Shimmering with warmth, wit, and insight, Joy for Beginners is a celebration of life: unexpected, lyrical, and deeply satisfying.

I admit it, I have difficulty reading books about middle aged women.  I have a hard time relating to characters who are married/divorced with kids.  I enjoyed the premise of this book, though, and the idea that it’s never too late to take a chance and change things in life.  My mom, however, had to borrow this book because she thought that a book about the Holocaust counted as beach reading.  I’m waiting for her to return it so that I can finish.

MWF Seeking BFF: My Yearlong Search For A New Best Friend by Rachel Bertsche

When Rachel Bertsche first moves to Chicago, she’s thrilled to finally share a zip code with her boyfriend. But shortly after getting married, she realizes that her new life is missing one thing: friends. Sure, she has plenty of BFFs—in New York and San Francisco and Boston and Washington, D.C. Still, in her adopted hometown, there’s no one to call at the last minute for girl talk over brunch or a reality-TV marathon over a bottle of wine. Taking matters into her own hands, Bertsche develops a plan: Meeting people everywhere from improv class to friend rental websites, she’ll go on fifty-two friend-dates, one per week for a year, in hopes of meeting her new Best Friend Forever.

Bertsche did a lot of research about the nature of female friendships for this book, and while a lot of it is really interesting, it makes reading it a little dry.  As someone who spent a year with little to no social interaction, though, I completely understand where she is coming from in her desire to find true friendship.  I want to explore my own feelings about friendship and this book further in another post.

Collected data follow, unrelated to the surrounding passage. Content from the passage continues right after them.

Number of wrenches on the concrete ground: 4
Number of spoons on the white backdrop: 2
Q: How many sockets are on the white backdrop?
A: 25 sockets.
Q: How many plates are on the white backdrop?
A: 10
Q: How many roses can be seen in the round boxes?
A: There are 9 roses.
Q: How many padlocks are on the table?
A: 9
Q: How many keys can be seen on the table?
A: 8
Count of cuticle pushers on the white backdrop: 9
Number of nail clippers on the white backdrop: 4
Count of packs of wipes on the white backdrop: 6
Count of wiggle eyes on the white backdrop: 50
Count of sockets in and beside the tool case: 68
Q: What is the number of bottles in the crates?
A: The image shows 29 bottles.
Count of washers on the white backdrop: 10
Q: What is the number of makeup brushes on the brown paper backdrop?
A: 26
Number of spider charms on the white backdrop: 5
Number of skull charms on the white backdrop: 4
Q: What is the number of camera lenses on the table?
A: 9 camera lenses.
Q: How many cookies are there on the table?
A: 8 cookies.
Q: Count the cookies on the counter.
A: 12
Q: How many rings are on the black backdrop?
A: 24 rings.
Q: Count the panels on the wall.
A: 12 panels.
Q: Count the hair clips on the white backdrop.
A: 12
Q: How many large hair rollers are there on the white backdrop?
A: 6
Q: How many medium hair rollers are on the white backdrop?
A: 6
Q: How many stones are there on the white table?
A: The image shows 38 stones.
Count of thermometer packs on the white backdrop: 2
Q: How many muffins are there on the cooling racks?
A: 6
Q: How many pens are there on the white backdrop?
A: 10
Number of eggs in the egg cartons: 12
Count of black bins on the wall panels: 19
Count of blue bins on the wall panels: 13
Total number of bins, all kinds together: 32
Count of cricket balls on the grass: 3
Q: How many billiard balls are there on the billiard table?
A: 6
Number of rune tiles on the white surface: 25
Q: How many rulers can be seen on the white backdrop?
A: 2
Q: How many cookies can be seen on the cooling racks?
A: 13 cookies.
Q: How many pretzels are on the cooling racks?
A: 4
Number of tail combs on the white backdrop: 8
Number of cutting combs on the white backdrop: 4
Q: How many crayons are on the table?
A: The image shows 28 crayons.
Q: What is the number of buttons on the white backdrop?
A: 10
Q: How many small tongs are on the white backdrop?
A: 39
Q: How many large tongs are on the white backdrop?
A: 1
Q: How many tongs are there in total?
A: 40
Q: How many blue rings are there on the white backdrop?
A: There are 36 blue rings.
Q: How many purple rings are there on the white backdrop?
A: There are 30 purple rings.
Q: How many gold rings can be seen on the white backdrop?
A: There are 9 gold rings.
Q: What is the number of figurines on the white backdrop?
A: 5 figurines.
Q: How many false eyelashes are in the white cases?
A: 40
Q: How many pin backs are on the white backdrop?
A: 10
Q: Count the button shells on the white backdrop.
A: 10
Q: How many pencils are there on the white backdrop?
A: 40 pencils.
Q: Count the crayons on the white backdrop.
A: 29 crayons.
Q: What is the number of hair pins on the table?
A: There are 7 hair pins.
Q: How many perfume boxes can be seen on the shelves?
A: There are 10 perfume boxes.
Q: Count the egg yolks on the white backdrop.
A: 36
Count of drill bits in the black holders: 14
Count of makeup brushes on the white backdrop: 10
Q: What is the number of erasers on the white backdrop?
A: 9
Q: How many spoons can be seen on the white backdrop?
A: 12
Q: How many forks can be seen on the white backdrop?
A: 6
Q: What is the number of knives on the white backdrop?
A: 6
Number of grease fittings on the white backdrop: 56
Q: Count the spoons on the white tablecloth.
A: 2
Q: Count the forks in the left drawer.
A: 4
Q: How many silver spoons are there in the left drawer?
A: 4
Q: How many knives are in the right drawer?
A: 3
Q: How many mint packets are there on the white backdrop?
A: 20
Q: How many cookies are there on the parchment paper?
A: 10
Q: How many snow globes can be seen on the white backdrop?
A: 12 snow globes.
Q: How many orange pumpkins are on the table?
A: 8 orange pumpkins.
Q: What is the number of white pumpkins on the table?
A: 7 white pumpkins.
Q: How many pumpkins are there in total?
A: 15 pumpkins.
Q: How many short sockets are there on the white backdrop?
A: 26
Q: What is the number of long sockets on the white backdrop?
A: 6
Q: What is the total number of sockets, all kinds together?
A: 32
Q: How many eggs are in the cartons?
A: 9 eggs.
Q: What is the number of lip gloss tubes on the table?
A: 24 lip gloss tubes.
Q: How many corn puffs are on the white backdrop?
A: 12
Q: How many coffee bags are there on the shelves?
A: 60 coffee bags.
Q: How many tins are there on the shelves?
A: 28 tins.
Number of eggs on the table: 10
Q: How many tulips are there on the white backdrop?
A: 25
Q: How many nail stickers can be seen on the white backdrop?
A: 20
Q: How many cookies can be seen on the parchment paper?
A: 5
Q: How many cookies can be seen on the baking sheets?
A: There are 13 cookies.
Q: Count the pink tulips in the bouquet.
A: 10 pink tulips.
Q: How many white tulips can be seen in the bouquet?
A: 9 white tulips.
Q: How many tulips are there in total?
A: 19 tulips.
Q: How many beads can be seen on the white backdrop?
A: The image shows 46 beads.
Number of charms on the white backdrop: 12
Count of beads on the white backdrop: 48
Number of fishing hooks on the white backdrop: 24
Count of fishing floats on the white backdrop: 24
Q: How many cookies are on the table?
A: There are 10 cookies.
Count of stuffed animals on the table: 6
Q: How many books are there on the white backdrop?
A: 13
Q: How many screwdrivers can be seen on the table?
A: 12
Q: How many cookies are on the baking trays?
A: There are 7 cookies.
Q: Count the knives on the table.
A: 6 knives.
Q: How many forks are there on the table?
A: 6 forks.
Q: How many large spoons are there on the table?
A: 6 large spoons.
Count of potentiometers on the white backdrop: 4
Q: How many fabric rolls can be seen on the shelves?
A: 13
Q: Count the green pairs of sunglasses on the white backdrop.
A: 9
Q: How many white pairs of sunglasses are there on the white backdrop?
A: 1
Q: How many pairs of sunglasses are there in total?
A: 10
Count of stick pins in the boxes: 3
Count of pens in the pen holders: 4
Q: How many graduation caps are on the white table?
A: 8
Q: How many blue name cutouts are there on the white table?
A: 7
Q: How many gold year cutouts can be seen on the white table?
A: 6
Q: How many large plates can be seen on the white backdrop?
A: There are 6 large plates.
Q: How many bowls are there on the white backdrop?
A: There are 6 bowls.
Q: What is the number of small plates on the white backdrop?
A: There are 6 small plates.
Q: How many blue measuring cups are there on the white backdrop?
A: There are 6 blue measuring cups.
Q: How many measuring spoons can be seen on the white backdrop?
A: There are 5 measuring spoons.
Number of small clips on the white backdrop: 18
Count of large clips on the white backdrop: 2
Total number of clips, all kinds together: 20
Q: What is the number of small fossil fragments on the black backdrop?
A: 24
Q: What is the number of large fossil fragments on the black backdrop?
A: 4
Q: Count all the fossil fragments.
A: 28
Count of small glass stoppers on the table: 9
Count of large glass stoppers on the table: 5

Beyond the Highland Mist by Karen Marie Moning

He would sell his warrior soul to possess her. . . . 
An alluring laird… 
He was known throughout the kingdom as Hawk, legendary predator of the battlefield and the boudoir. No woman could refuse his touch, but no woman ever stirred his heart–until a vengeful fairy tumbled Adrienne de Simone out of modern-day Seattle and into medieval Scotland. Captive in a century not her own, entirely too bold, too outspoken, she was an irresistible challenge to the sixteenth-century rogue. Coerced into a marriage with Hawk, Adrienne vowed to keep him at arm’s length–but his sweet seduction played havoc with her resolve. 
A prisoner in time… 
She had a perfect “no” on her perfect lips for the notorious laird, but Hawk swore she would whisper his name with desire, begging for the passion he longed to ignite within her. Not even the barriers of time and space would keep him from winning her love. Despite her uncertainty about following the promptings of her own passionate heart, Adrienne’s reservations were no match for Hawk’s determination to keep her by his side. . . 

I actually finished this book Monday night.  I read Moning’s Fever series a couple of months ago, and this felt like it was a precursor to those books (with less death and destruction and even more sex.)  It’s a weird mix of fantasy and romance, but I think it works.  I definitely enjoyed it.

Now it’s back to real life and the stresses that come with it.  Wish me luck!